The actions of President Gerald Ford did prevent Nixon from facing the courts. That pardon was meant to let the country move on. It was also intended to force Nixon to take responsibility. Accepting a pardon means an admission of guilt. So even though Tricky Dick did not face one day in federal prison, he ultimately had the worst possible fate. He had to leave office, and he was disgraced.
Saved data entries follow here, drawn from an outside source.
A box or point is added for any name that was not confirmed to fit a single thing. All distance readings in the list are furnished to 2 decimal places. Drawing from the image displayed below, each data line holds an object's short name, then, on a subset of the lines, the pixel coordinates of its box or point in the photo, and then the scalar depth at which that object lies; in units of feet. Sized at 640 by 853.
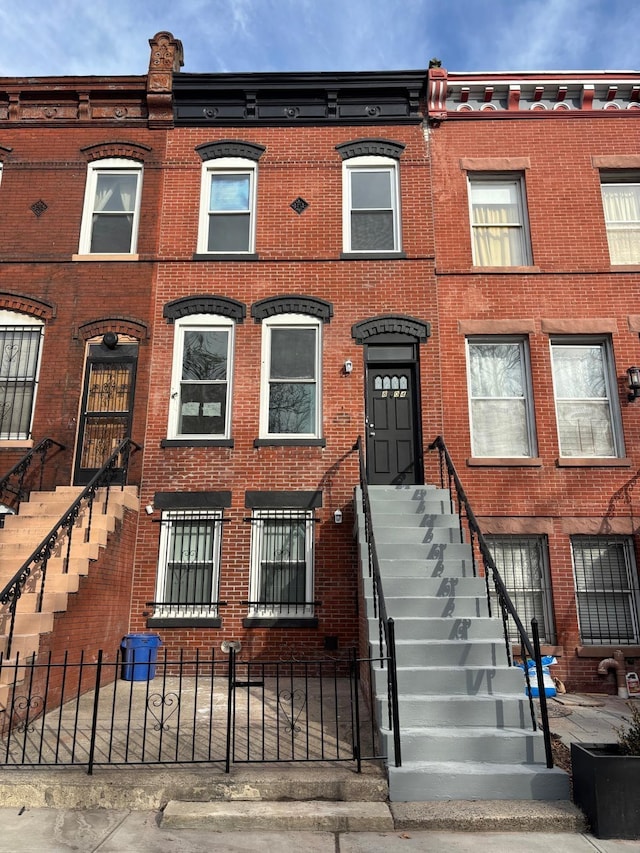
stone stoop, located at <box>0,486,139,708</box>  22.33
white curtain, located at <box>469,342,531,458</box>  33.99
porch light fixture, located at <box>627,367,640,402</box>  33.32
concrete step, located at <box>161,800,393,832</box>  15.07
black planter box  14.75
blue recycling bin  28.48
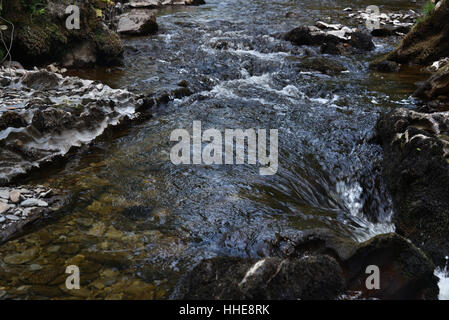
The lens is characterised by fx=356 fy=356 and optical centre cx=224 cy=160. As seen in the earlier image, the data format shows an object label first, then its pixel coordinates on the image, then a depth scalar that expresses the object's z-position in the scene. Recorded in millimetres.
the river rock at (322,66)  9484
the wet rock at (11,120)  4742
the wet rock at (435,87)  7043
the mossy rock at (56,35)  7211
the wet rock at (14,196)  3701
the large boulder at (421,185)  3609
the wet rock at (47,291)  2789
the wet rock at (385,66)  9539
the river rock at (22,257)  3078
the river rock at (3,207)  3529
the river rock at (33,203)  3711
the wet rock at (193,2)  20391
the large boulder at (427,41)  9383
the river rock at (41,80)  6188
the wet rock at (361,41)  11538
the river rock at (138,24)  12570
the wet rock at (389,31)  13266
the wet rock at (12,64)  6836
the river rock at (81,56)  8297
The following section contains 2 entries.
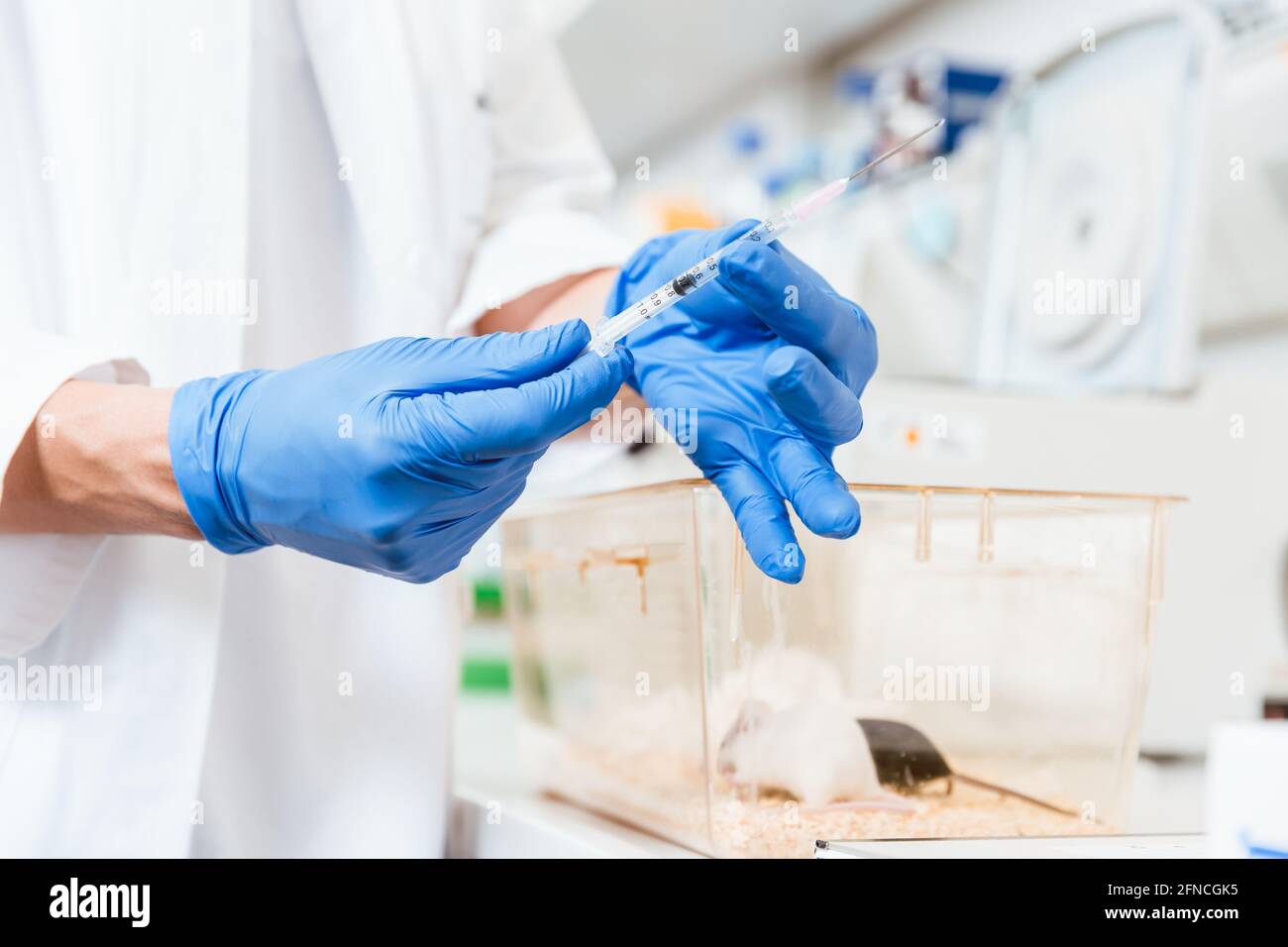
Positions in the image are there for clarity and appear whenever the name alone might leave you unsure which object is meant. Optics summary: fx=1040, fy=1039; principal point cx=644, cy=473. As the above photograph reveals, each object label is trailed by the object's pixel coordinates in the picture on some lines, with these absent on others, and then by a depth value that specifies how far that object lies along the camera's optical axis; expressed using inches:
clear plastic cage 23.3
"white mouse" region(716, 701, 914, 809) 22.8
That pardon has been debated ever since. In some ways, people believe that it set the way for a presidency that is even less accountable to the rule of law. Clinton’s impeachment had far more of an effect in my mind. It has made Democrats gun shy about pushing for accountability, while Republicans see the mere act as revenge over Nixon. It has also increased hyper-partisanship in the country. And in case you wonder, the DOJ memo in question, is a product the Clinton DOJ. On the other hand, so is the renewal of the Special Counsel statue that led to both the Starr investigation and the Mueller investigation. It was a statue William Barr tried to kill. Yes, that is the current AG.
Robert Mueller, as many of us suspected, laid the facts in a report that AG Barr does not want to release, or turn over to Congress. Both the Watergate and Starr reports were turned over to Congress in full. This is the background for the Democrats claim that they have a right to see it. Precedence is on their side, and likely this will end up in the courts.
The constitutional crisis continues to deepen. In reality, if the president is deemed above the law, this will not be limited to this administration. It will carry forwards to future presidents who will cite this. It is truly be careful what you ask for. In effect, the constitutional order may be coming to an end. And when it does, it will die with a whimper, not a bang.